= Drank (soft drink) =

American soft drink

Drank is a soft drink sold in the United States and Canada. It is marketed as an "Anti-Energy" drink that causes relaxation as opposed to a sugar or caffeine jolt.

Drank contains three active ingredients: melatonin, rose hip, and valerian root.

Drank's slogan is "Slow Your Roll".

== Introduction and availability ==
Drank was introduced and manufactured by Innovative Beverage Group of Houston, Texas, in January 2008. It was widely available in many convenience stores and saw brisk sales. In 2012, a new flavor, "Island Time", was introduced, but to a mediocre response. Poor sales of both flavors saw the product disappear off store shelves in 2013. In 2014, Drank was sold to Source Financial Group LLC, which reintroduced the brand, but reduced its availability. It is currently only sold online or in select convenience stores in the areas of Houston, Texas, and Saginaw, Michigan.

== Controversy ==
Drank and similar commercial products have been criticized for their potential to serve as gateways to the dangerous illegal concoctions of cough syrup colloquially known as lean (drug). At a mental health conference in February 2010, Ronald Peters of the University of Texas Health Science Center said of Drank: "They're taking the name, and they're trying to market it to young people." He described the beverage as "the worst thing I've ever seen on the street since the making of candy cigarettes".

== Effects on health ==
Health experts have warned that the herbal ingredients in Drank and similar beverages induce drowsiness and sedation, which can be dangerous when combined with medications or products, such as alcohol or anti-depressants.
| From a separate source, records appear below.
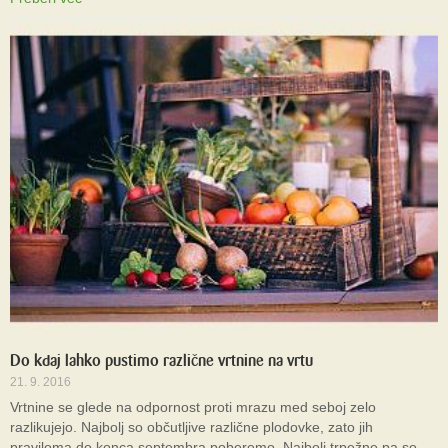
Do kdaj lahko pustimo različne vrtnine na vrtu
21. 9. 2016
Vrtnine se glede na odpornost proti mrazu med seboj zelo
razlikujejo. Najbolj so občutljive različne plodovke, zato jih
praviloma do konca septembra poberemo. Najbolj trpežne pa so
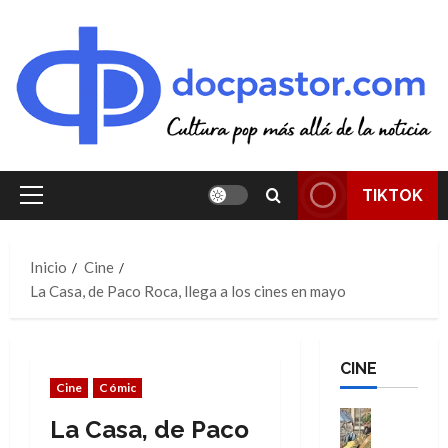
Saltar
al
contenido
TIKTOK
Menú
principal
Inicio
Cine
La Casa, de Paco Roca, llega a los cines en mayo
CINE
Cine
Cómic
Cine
La Casa, de Paco
Cómic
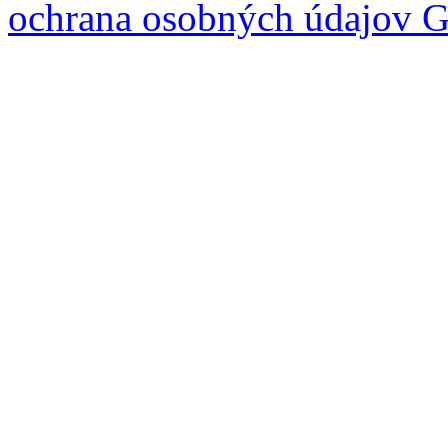
ochrana osobných údajov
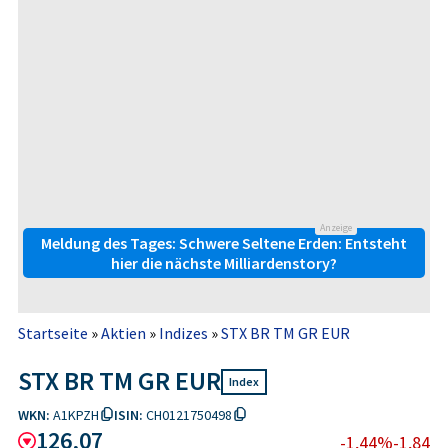
Anzeige
Meldung des Tages: Schwere Seltene Erden: Entsteht
hier die nächste Milliardenstory?
Startseite
»
Aktien
»
Indizes
»
STX BR TM GR EUR
STX BR TM GR EUR
Index
WKN:
A1KPZH
ISIN:
CH0121750498
126,07
-1,44%
-1,84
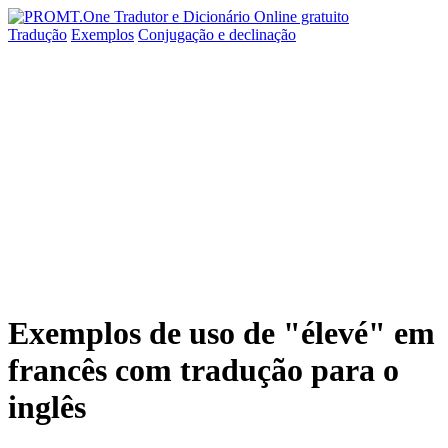
Tradução
Exemplos
Conjugação
e declinação
Exemplos de uso de "élevé" em
francês com tradução para o
inglês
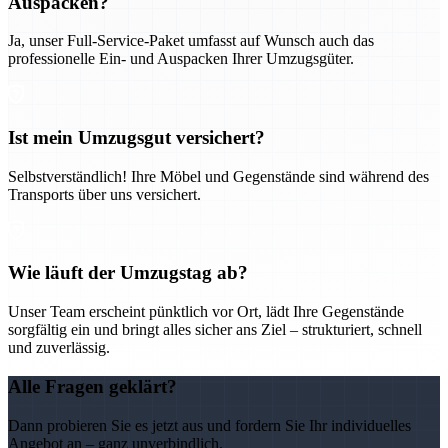
Auspacken?
Ja, unser Full-Service-Paket umfasst auf Wunsch auch das
professionelle Ein- und Auspacken Ihrer Umzugsgüter.
Ist mein Umzugsgut versichert?
Selbstverständlich! Ihre Möbel und Gegenstände sind während des
Transports über uns versichert.
Wie läuft der Umzugstag ab?
Unser Team erscheint pünktlich vor Ort, lädt Ihre Gegenstände
sorgfältig ein und bringt alles sicher ans Ziel – strukturiert, schnell
und zuverlässig.
Alle Fragen geklärt?
Dann probieren Sie es jetzt aus und fordern Sie Ihr individuelles
Angebot an – ganz unverbindlich.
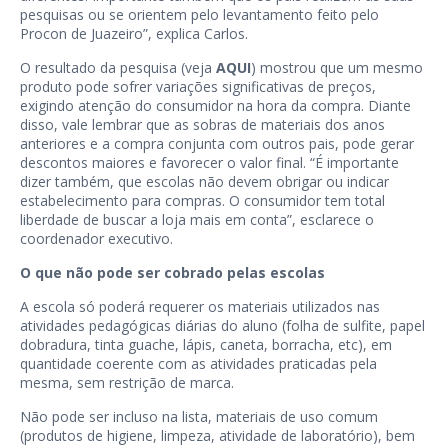
pesquisas ou se orientem pelo levantamento feito pelo
Procon de Juazeiro”, explica Carlos.
O resultado da pesquisa (veja
AQUI
) mostrou que um mesmo
produto pode sofrer variações significativas de preços,
exigindo atenção do consumidor na hora da compra. Diante
disso, vale lembrar que as sobras de materiais dos anos
anteriores e a compra conjunta com outros pais, pode gerar
descontos maiores e favorecer o valor final. “É importante
dizer também, que escolas não devem obrigar ou indicar
estabelecimento para compras. O consumidor tem total
liberdade de buscar a loja mais em conta”, esclarece o
coordenador executivo.
O que não pode ser cobrado pelas escolas
A escola só poderá requerer os materiais utilizados nas
atividades pedagógicas diárias do aluno (folha de sulfite, papel
dobradura, tinta guache, lápis, caneta, borracha, etc), em
quantidade coerente com as atividades praticadas pela
mesma, sem restrição de marca.
Não pode ser incluso na lista, materiais de uso comum
(produtos de higiene, limpeza, atividade de laboratório), bem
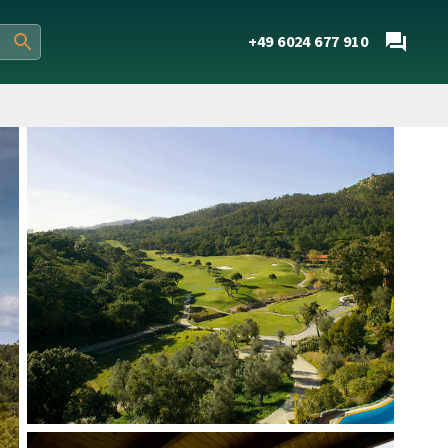
+49 6024 677 910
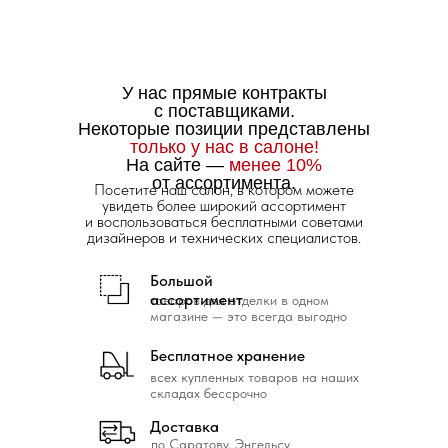
У нас прямые контракты
с поставщиками.
Некоторые позиции представлены
только у нас в салоне!
На сайте —
менее 10%
от ассортимента.
Посетите наш салон, в котором можете
увидеть более широкий ассортимент
и воспользоваться бесплатными советами
дизайнеров и технических специалистов.
Большой
ассортимент
товаров для отделки в одном
магазине — это всегда выгодно
Бесплатное хранение
всех купленных товаров на наших
складах бессрочно
Доставка
по Саратову, Энгельсу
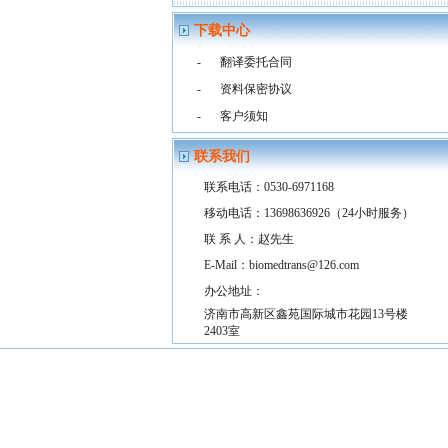
下载中心
-
翻译委托合同
-
资料保密协议
-
客户须知
联系我们
联系电话：0530-6971168
移动电话：13698636926（24小时服务）
联 系 人：赵先生
E-Mail：biomedtrans@126.com
办公地址：
济南市高新区鑫苑国际城市花园13号楼
2403室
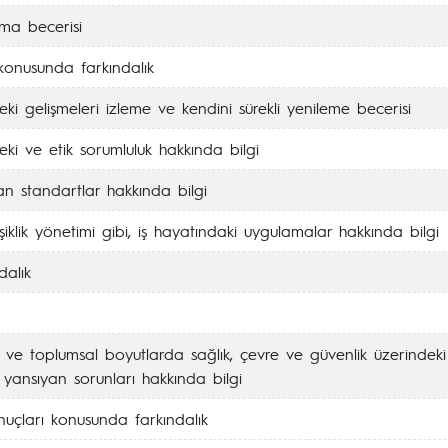
lma becerisi
konusunda farkındalık
deki gelişmeleri izleme ve kendini sürekli yenileme becerisi
eki ve etik sorumluluk hakkında bilgi
an standartlar hakkında bilgi
şiklik yönetimi gibi, iş hayatındaki uygulamalar hakkında bilgi
dalık
 ve toplumsal boyutlarda sağlık, çevre ve güvenlik üzerindeki
 yansıyan sorunları hakkında bilgi
nuçları konusunda farkındalık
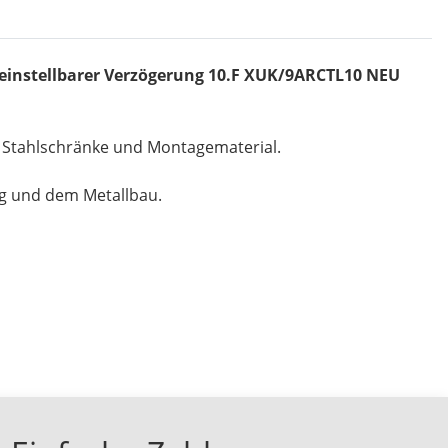
 einstellbarer Verzögerung 10.F XUK/9ARCTL10 NEU
, Stahlschränke und Montagematerial.
ng und dem Metallbau.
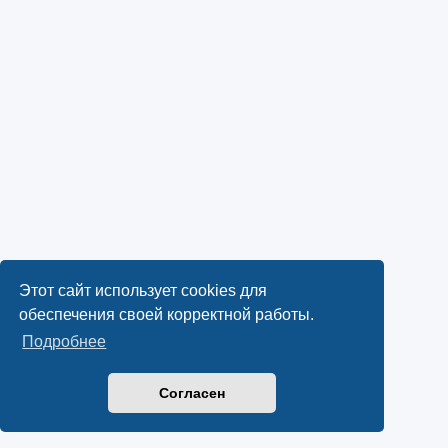
Этот сайт использует cookies для
обеспечения своей корректной работы.
Подробнее
Согласен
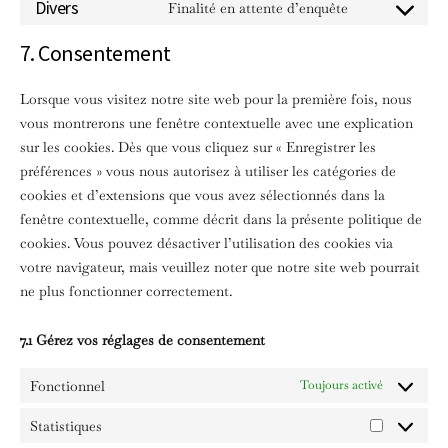
Divers
Finalité en attente d’enquête
CONSENT TO SE
7. Consentement
Lorsque vous visitez notre site web pour la première fois, nous
vous montrerons une fenêtre contextuelle avec une explication
sur les cookies. Dès que vous cliquez sur « Enregistrer les
préférences » vous nous autorisez à utiliser les catégories de
cookies et d’extensions que vous avez sélectionnés dans la
fenêtre contextuelle, comme décrit dans la présente politique de
cookies. Vous pouvez désactiver l’utilisation des cookies via
votre navigateur, mais veuillez noter que notre site web pourrait
ne plus fonctionner correctement.
7.1 Gérez vos réglages de consentement
Fonctionnel
Toujours activé
Statistiques
STATISTIQU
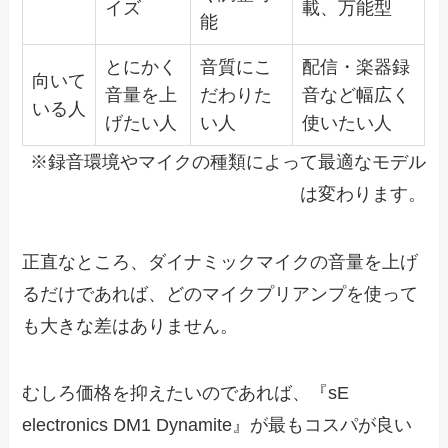
イズ
載、万能型
能
とにかく
音質にこ
配信・楽器録
向いて
音量を上
だわりた
音など幅広く
いる人
げたい人
い人
使いたい人
※録音環境やマイクの種類によって最適なモデル
は変わります。
正直なところ、ダイナミックマイクの音量を上げ
るだけであれば、どのマイクプリアンプを使って
も大きな差はありません。
むしろ価格を抑えたいのであれば、『sE
electronics DM1 Dynamite』が最もコスパが良い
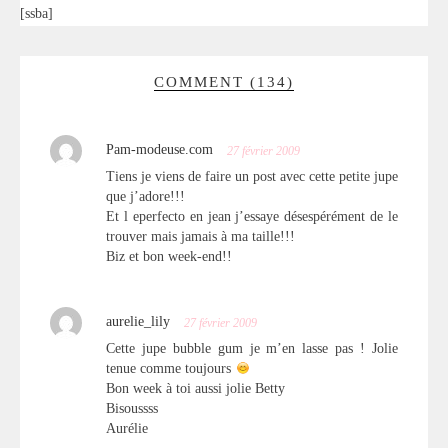
[ssba]
COMMENT (134)
Pam-modeuse.com
27 février 2009
Tiens je viens de faire un post avec cette petite jupe
que j’adore!!!
Et l eperfecto en jean j’essaye désespérément de le
trouver mais jamais à ma taille!!!
Biz et bon week-end!!
aurelie_lily
27 février 2009
Cette jupe bubble gum je m’en lasse pas ! Jolie
tenue comme toujours
Bon week à toi aussi jolie Betty
Bisoussss
Aurélie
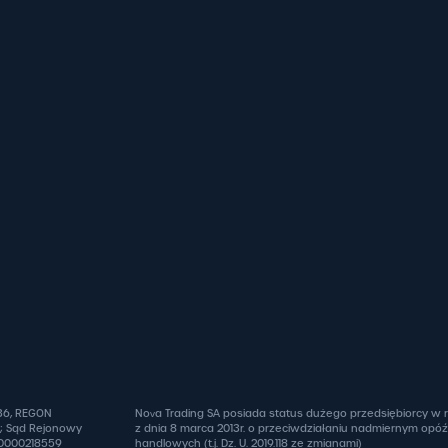
836, REGON
Nova Trading SA posiada status dużego przedsiębiorcy w
ł; Sąd Rejonowy
z dnia 8 marca 2013r. o przeciwdziałaniu nadmiernym opó
 0000218559
handlowych (t.j. Dz. U. 2019.118 ze zmianami)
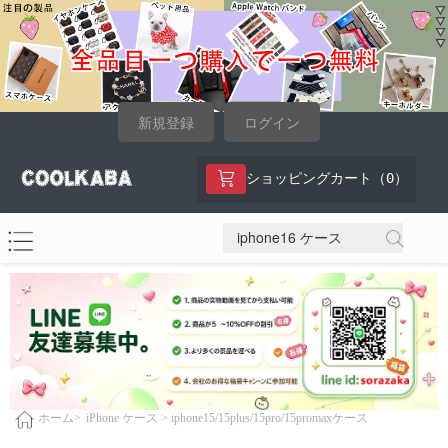
新規登録
ログイン
0
ショッピングカート（
）
iPhone ケース >
iphone15/15plus/15pro/15promaxケース
ホーム>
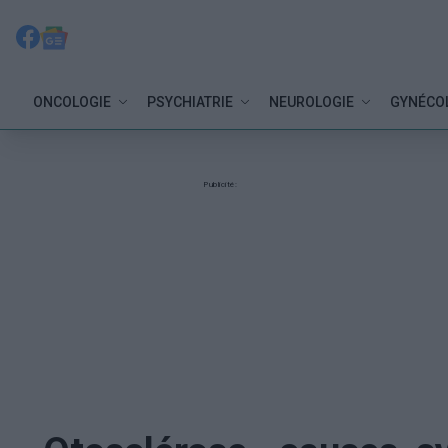
ONCOLOGIE
PSYCHIATRIE
NEUROLOGIE
GYNÉCO
Publicité:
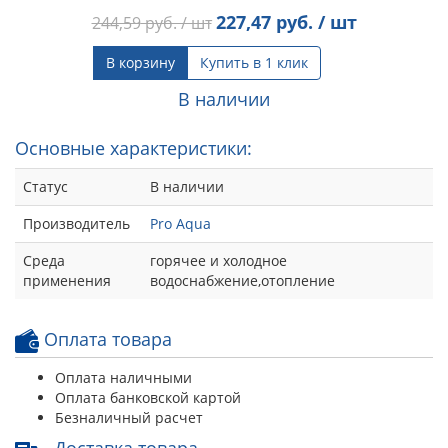
227,47
руб. / шт
244,59
руб. / шт
В корзину
Купить в 1 клик
В наличии
Основные характеристики:
Статус
В наличии
Производитель
Pro Aqua
Среда
горячее и холодное
применения
водоснабжение,отопление
Оплата товара
Оплата наличными
Оплата банковской картой
Безналичный расчет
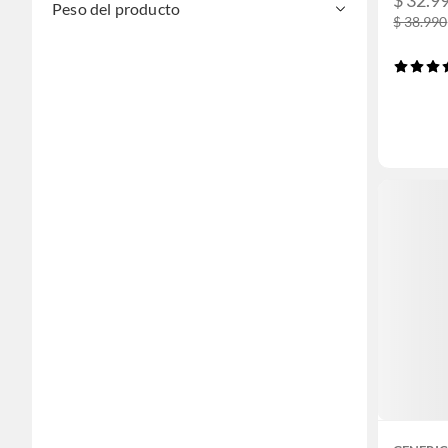
$ 32.9
Peso del producto
$ 38.990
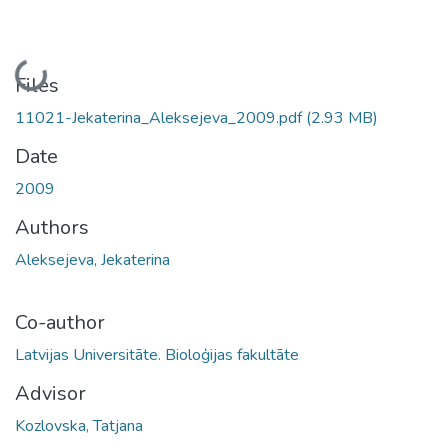
Loading...
Files
11021-Jekaterina_Aleksejeva_2009.pdf
(2.93 MB)
Date
2009
Authors
Aleksejeva, Jekaterina
Co-author
Latvijas Universitāte. Bioloģijas fakultāte
Advisor
Kozlovska, Tatjana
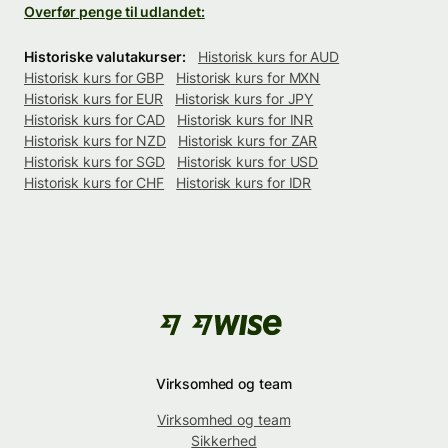
Overfør penge til udlandet:
Historiske valutakurser:
Historisk kurs for AUD
Historisk kurs for GBP
Historisk kurs for MXN
Historisk kurs for EUR
Historisk kurs for JPY
Historisk kurs for CAD
Historisk kurs for INR
Historisk kurs for NZD
Historisk kurs for ZAR
Historisk kurs for SGD
Historisk kurs for USD
Historisk kurs for CHF
Historisk kurs for IDR
Virksomhed og team
Virksomhed og team
Sikkerhed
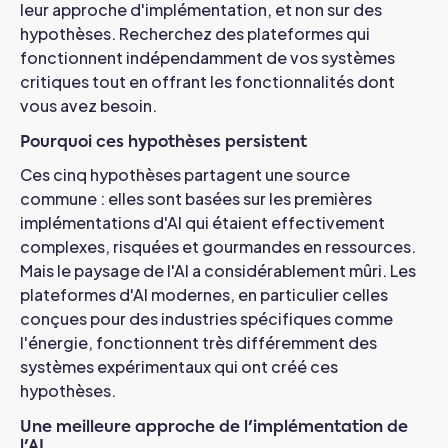
leur approche d'implémentation, et non sur des
hypothèses. Recherchez des plateformes qui
fonctionnent indépendamment de vos systèmes
critiques tout en offrant les fonctionnalités dont
vous avez besoin.
Pourquoi ces hypothèses persistent
Ces cinq hypothèses partagent une source
commune : elles sont basées sur les premières
implémentations d'AI qui étaient effectivement
complexes, risquées et gourmandes en ressources.
Mais le paysage de l'AI a considérablement mûri.
Les
plateformes d'AI modernes, en particulier celles
conçues pour des industries spécifiques comme
l'énergie, fonctionnent très différemment des
systèmes expérimentaux qui ont créé ces
hypothèses.
Une meilleure approche de l'implémentation de
l'AI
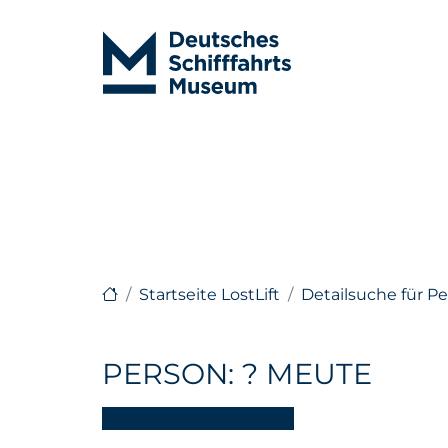
Startseite LostLift
Detailsuche für P
PERSON: ? MEUTE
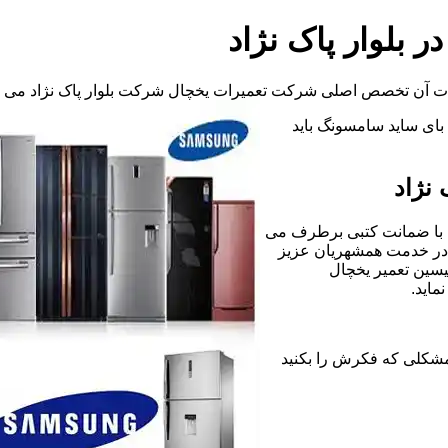
 بلوار پاک نژاد
ات آن تخصص اصلی شرکت تعمیرات یخچال شرکت بلوار پاک نژاد می ب
د بای ساید سامسونگ باید
 نژاد
 با ضمانت کتبی برطرف می
 در خدمت همشهریان عزیز
نیسین تعمیر یخچال
اید.
زر هرگونه مشکلی که فکرش را بکنید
Gregory Carter, a neurologist on the clinical staff of the University of Texas Southwestern Medical Center, told the Dallas Morning News that there is enough melatonin in Drank to induce sleepiness, and this effect could occur quickly because the melatonin is in dissolved form. Regarding valerian, Carter found that the content was probably "not enough to have a strong effect".

It has also been suggested that valerian may be hepatotoxic, meaning it could cause liver damage.